## What is required
Report how many lines in the rows below contain the string "weighted". Give only the number.

─── Stored records

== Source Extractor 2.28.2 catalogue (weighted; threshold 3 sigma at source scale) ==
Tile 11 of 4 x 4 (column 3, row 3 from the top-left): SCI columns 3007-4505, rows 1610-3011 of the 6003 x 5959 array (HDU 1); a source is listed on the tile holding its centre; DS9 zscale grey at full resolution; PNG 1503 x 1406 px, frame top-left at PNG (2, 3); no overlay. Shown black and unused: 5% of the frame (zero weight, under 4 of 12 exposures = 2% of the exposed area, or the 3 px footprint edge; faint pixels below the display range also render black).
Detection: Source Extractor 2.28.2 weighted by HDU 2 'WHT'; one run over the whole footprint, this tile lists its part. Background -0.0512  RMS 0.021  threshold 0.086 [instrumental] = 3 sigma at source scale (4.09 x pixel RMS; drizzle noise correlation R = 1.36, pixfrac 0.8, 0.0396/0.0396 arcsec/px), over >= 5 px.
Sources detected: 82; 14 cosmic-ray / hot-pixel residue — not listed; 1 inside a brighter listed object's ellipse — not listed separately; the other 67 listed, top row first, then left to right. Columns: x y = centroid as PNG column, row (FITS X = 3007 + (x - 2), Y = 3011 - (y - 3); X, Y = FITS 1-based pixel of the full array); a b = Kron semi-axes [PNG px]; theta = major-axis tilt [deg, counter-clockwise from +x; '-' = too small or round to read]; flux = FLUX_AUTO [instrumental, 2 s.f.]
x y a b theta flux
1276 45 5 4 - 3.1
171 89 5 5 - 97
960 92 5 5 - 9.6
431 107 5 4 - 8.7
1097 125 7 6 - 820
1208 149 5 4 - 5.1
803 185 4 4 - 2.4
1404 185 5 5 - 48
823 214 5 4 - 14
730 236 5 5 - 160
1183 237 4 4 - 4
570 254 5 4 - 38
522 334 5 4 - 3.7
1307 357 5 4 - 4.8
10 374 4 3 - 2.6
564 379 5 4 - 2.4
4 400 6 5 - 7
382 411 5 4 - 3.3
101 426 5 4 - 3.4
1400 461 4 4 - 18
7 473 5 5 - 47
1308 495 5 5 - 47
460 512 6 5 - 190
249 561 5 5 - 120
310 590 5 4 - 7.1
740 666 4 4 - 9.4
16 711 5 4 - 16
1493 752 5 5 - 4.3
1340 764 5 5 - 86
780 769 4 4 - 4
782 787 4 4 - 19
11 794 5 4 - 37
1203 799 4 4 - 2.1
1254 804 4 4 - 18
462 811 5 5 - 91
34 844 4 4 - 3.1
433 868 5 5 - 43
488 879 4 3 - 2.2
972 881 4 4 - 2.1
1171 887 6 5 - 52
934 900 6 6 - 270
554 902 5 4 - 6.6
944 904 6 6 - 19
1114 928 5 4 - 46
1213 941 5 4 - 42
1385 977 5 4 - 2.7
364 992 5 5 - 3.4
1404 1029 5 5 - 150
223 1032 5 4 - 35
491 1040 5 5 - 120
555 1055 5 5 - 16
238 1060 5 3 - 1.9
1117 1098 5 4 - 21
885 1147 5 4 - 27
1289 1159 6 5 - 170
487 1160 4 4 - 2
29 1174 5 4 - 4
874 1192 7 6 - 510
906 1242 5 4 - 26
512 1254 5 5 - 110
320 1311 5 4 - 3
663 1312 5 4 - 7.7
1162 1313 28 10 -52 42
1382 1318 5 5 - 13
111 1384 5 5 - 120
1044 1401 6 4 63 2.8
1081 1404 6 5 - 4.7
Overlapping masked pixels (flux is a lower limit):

──────

## Answer to the problem
2